For right now, let’s consider all of these details as a constant variable. The dubious phenomenon of GDP per capita has made it into a controversy. In chart 3, the graph of Bangladesh sketched to overlap India’s per capita in the current year 2020. The reason behind this could be understood as follows.
- The growth rate of Bangladesh is constantly rising. Unequivocally, it is in no way in a position to compare the gap between the two. However, the decline of India in growth rate from 2017 has made it possible for Bangladesh to make a comparison with India. To its contradiction, at the same time, the other country was gaining ground.
- The other factor is the size of the population. Within 15 years, India’s population has grown at a faster rate of 21%, while Bangladesh’s rate has been 18%.
- The combination of these two factors has already brought Bangladesh’s economy near to 50% with India. In 2014 Bangladesh has attained roughly 70% of India’s figure. Since then the gap has moved considerably close enough to India.
- Finally, the relative effect of Covid-19 on the two economies in 2020 was the most immediate consideration. Although India’s GDP is set to decrease by 10%, it is projected that Bangladesh’s GDP will increase by almost 4%. In other words, Bangladesh is saving graces, while India is one of the worst affected economies.
In this context, several other relevant questions have arisen whilst their discussion becomes important to understand the ongoing debate.
- Being a smaller country from the subcontinent, how does it even manage to equate with India?
While the neighbouring country from which it got independence was busy in creating controversies over grabbing Kashmir, terrorism, nuclear weapons, etc., Bangladesh was working hard attaining progressive figures.
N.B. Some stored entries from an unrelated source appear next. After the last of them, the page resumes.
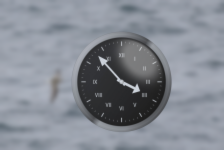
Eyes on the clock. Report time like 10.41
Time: 3.53
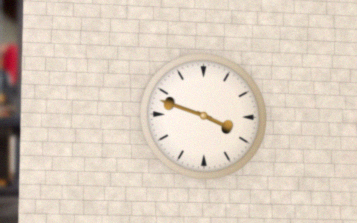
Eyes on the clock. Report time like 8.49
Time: 3.48
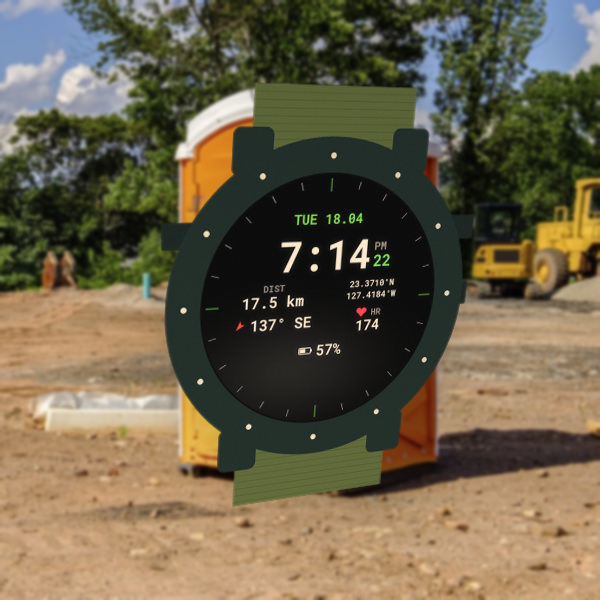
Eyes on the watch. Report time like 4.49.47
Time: 7.14.22
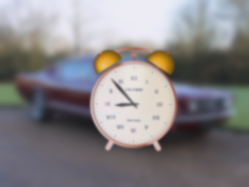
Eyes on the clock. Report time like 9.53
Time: 8.53
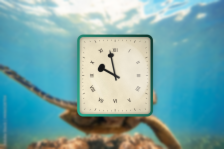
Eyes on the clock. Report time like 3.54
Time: 9.58
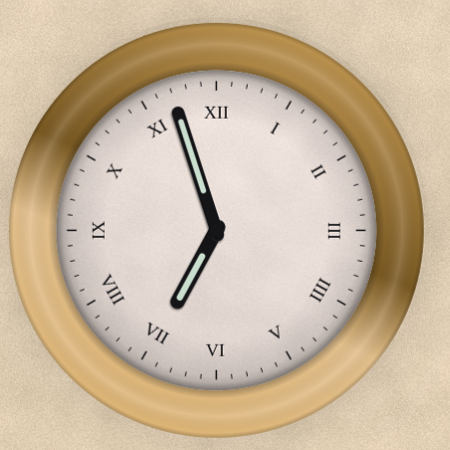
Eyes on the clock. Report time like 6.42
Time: 6.57
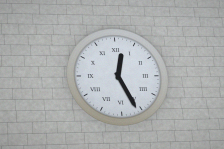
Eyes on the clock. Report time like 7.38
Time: 12.26
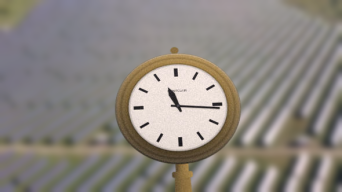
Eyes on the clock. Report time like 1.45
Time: 11.16
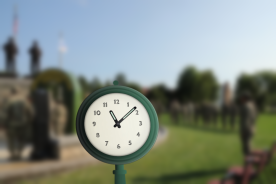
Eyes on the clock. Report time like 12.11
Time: 11.08
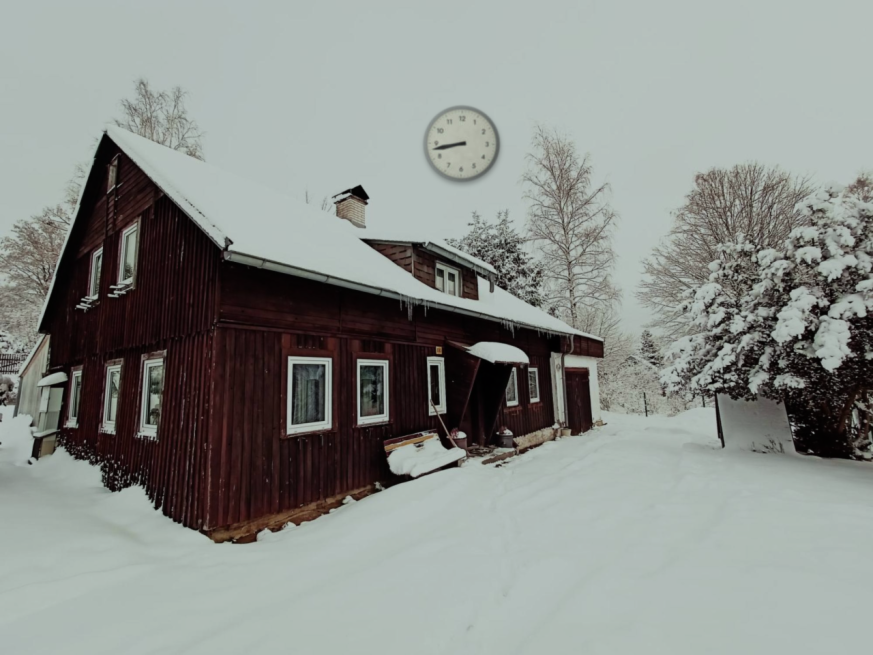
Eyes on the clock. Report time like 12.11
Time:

The labour law allowed open trade and also the laws are not as stringent as other subcontinent countries. This has impacted women’s participation in small businesses. Moreover, Several social and political indicators, such as hygiene, sanitation, financial inclusion, and political representation of women have improved. The garment industry, where women workers gave Bangladesh the edge to corner the worldwide export markets from which China withdrew, was a major driver of economic growth. It also helps to ensure productivity as Bangladesh’s economy is organized in such a way that its GDP is dominated by the manufacturing sector, followed by services. These two sectors produce a lot of employment and are more lucrative than agriculture. India, on the other hand, has struggled to improve its industrial sector and is still dependent on agriculture so far.
- Is India again supposed to regain the lead?
Yes, for sure. The IMF’s forecasts suggest that India is likely to expand faster next year and that it is likely to rise again. Although, given Bangladesh’s lower population growth and faster economic growth, in terms of per capita income, India and Bangladesh are likely to be neck and neck for the near future.